California Natural Resources Agency adopts final amendments to CEQA Guidelines, providing additional clarifying revisions to GHG impacts, baseline, and deferral of mitigation amendments.

By Marc Campopiano, Winston Stromberg, and Samantha Seikkula

The California Office of Administrative Law recently approved a suite of amendments to the CEQA Guidelines, which are now in effect. Latham wrote about these amendments last year, when the Natural Resources Agency began the rulemaking process under the Administrative Procedure Act. During this rulemaking process, the California Natural Resources Agency (Agency) considered comments on the proposed amendments from members of the public, responded to those comments, and made some slight revisions to the amendments. The final adopted text of the amendments is available here.

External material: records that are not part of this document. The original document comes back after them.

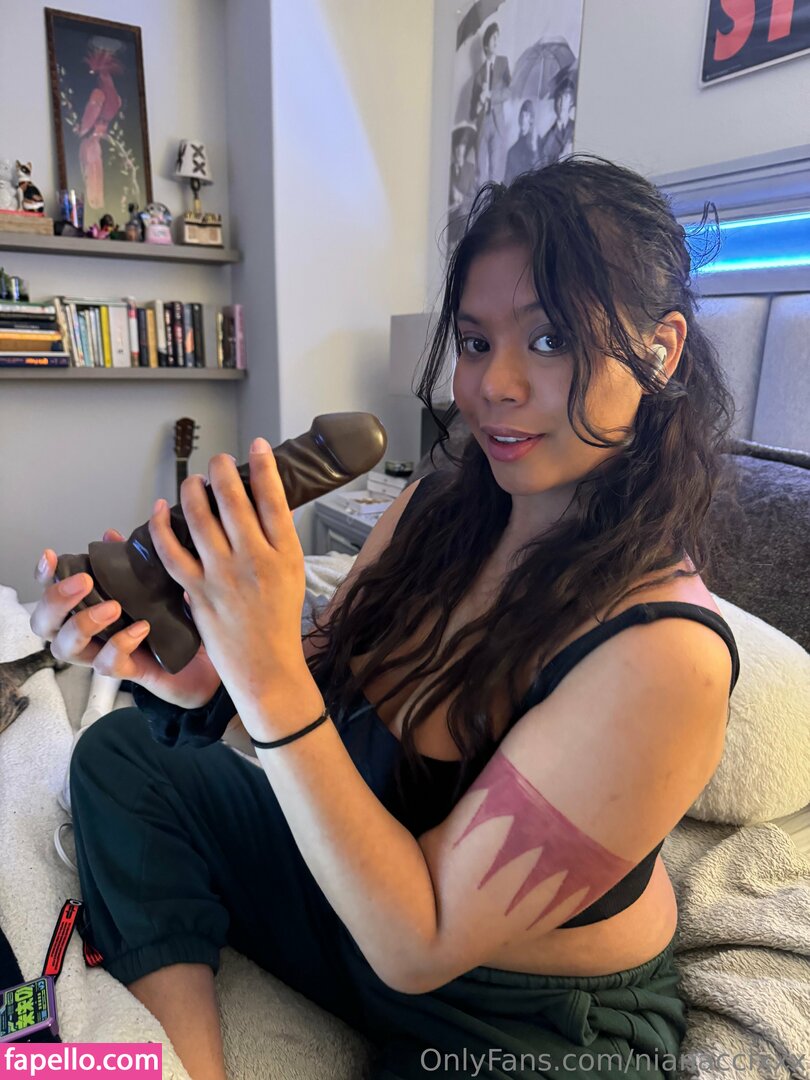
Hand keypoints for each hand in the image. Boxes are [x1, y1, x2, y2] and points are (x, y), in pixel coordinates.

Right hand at [30, 530, 221, 709]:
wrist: (208, 660)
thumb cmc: (176, 623)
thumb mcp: (156, 586)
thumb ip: (131, 563)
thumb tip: (111, 535)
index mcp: (89, 609)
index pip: (51, 593)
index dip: (44, 576)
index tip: (51, 555)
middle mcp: (88, 634)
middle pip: (45, 624)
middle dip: (56, 600)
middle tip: (84, 581)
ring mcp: (103, 654)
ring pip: (66, 647)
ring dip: (83, 623)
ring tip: (112, 606)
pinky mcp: (127, 672)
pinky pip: (108, 664)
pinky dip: (119, 645)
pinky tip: (140, 629)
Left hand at [147, 438, 309, 720]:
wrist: (267, 668)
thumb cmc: (280, 623)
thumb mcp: (294, 576)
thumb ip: (279, 541)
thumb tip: (265, 506)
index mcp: (286, 555)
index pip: (274, 500)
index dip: (264, 468)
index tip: (257, 446)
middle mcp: (255, 561)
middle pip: (234, 502)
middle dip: (222, 472)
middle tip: (218, 461)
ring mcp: (224, 576)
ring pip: (200, 519)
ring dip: (192, 491)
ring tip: (192, 480)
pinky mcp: (198, 592)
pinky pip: (172, 552)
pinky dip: (162, 527)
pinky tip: (160, 510)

Relevant revisions to the amendments made during the rulemaking process include:

  • Section 15064.4 (Greenhouse Gas (GHG) Impacts): The Agency clarified that a project’s incremental contribution to climate change impacts should not be compared to state, national, or global GHG emissions to determine whether the project’s emissions are cumulatively considerable. Further, if using consistency with state goals and policies as a means to determine significance, the lead agency should explain how the project’s emissions are consistent with those goals.
  • Section 15125 (Baseline): The Agency clarified that the procedural requirement to justify a baseline other than existing conditions does not apply to reliance on historic conditions. Rather, the procedural requirement applies only to use of future conditions as a sole baseline.
  • Section 15126.4 (Deferral of Mitigation): The Agency proposed to clarify when mitigation may be permissibly deferred until after project approval, consistent with case law. In response to comments, the Agency clarified that if details are deferred, a lead agency must identify at least the types of measures that are known to be feasible and that will achieve an adopted performance standard — rather than simply provide a list of possible mitigation actions that will be considered, analyzed, and potentially incorporated.

Additionally, the Agency’s shift in approach for assessing a project’s potential transportation impacts from Level of Service to Vehicle Miles Traveled will apply prospectively as described in CEQA Guidelines section 15007. A lead agency may elect to be governed by the new Section 15064.3 immediately, but beginning on July 1, 2020, the requirements to analyze Vehicle Miles Traveled will apply statewide.